For music consumers, the importance of that expert guidance increases with the ability to access more and more music online. Music services such as Rhapsody, Zune Marketplace and iTunes offer millions of tracks, and it's not difficult to get lost in it all.
"The question becomes, how do you find what you're going to like?" said Jon Kertzer, whose varied career in music now includes programming the world, jazz, blues and classical genres for Zune Marketplace. "That's what we're here for."
Common editorial duties at online music services include assembling playlists, writing accompanying articles or reviews, and choosing which songs and albums to highlight.
"All the brand new releases definitely have a home within Zune Marketplace, but there's room to highlight really cool stuff from the past, as well, and we take a lot of time to do that," Hopkins said.
One major difference from the offline music world is the role of data, said Jon Maples, Rhapsody's editor in chief.
"You have up-to-the-minute statistics that you can review immediately," he said. "The whole idea of programming by feel is important ... but we can tell when something is successful and when something is not almost instantaneously."
For music writers shifting from traditional magazines and radio stations, another major difference is that they can't simply dismiss particular artists out of hand, Maples said.
"Our customers aren't paying us 15 bucks a month for us to tell them that their musical taste sucks," he said. "We have to make sure that if someone is a Mariah Carey fan, we're serving their purposes."
That doesn't mean they can't write with some attitude.
"It's a sick fact of life that with the release of Rainbow, Ms. Carey pushed ahead of the Beatles as the artist with the most cumulative weeks spent at the top of the singles chart," wrote Linda Ryan, a Rhapsody senior editor, in one blurb. "On this release, her five-octave range takes a backseat to guest vocalists, easy hip-hop beats, dance grooves and plenty of flesh-peddling videos."

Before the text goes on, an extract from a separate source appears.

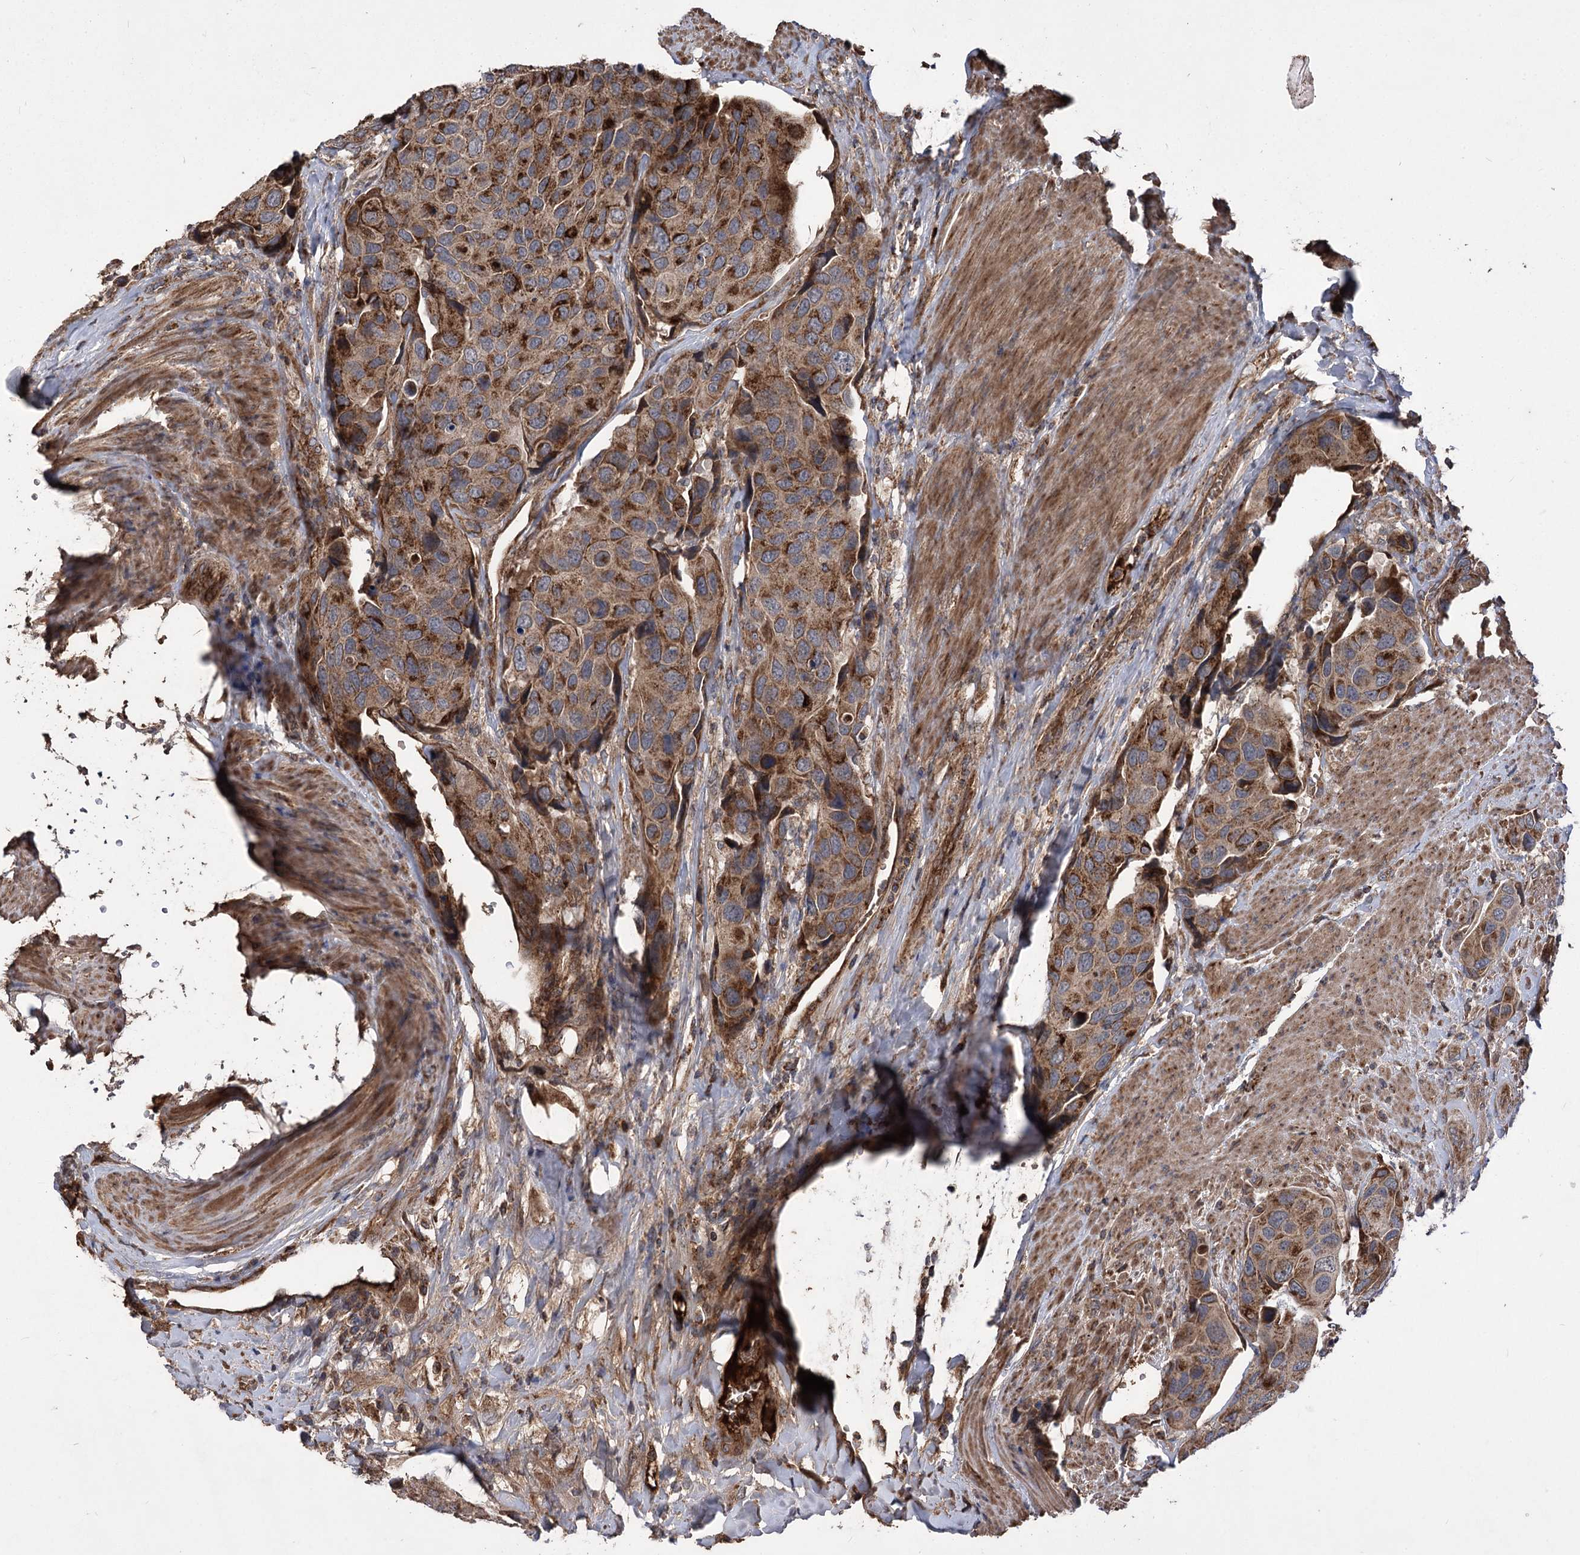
{"staining": {"intensity": "strong", "quantity": ">75%", "location": "cytoplasmic/membranous"}, "tissue": "urothelial cancer", "cell_type": "Tumor cells", "image_type": "cancer", "snomed": [{"axis": "morphology", "description": "Urothelial carcinoma, High grade"}, {"axis": "topography", "description": "Urinary bladder"}], "caption": "Urothelial carcinoma (high-grade) stained with DAB (3,3'-diaminobenzidine) immunohistochemistry shows high levels of strong cytoplasmic/membranous positivity in about >75% of tumor cells.", "gene": "RASSF3", "patient": {"sex": "male", "age": 74}}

And a country music playlist featured prominently on Zune Marketplace last week was titled, "Rednecks: Hell yeah, hee-haw!" (Each song had "redneck" in its name.)
Microsoft put together the Zune Marketplace editorial group in advance of the Zune player's November launch, drawing people from the industry and from its earlier MSN Music initiative.
Members of the team include Andy Kessler, who was the guitarist for The Gits, the legendary Seattle punk rock band. Zune Marketplace writer Paul Pearson has been a DJ, independent record-store marketer and a repeat winner of the daunting Rhino Music Aptitude Test trivia challenge.
Emily Griffin, a Zune Marketplace music programmer, has worked as a radio producer and DJ, a music-magazine marketing director, and run her own company involved in music supervision and licensing for television and film.
Omid Fatemi, another Zune Marketplace music programmer and the team's self-described "hip-hop dude," has written for a variety of music publications and worked on projects including the well-regarded "Puma 5x12" box set designed to promote emerging artists.
Members of the group have been adjusting to certain aspects of the Microsoft culture, learning what the infamously numerous acronyms mean. But it's clear that these are not your ordinary Microsoft employees. Never, for example, will you hear them refer to one another by their e-mail aliases in casual conversation.
"No way," Fatemi said, smiling, as the rest of the group cracked up. "Actually, we're staunchly against that."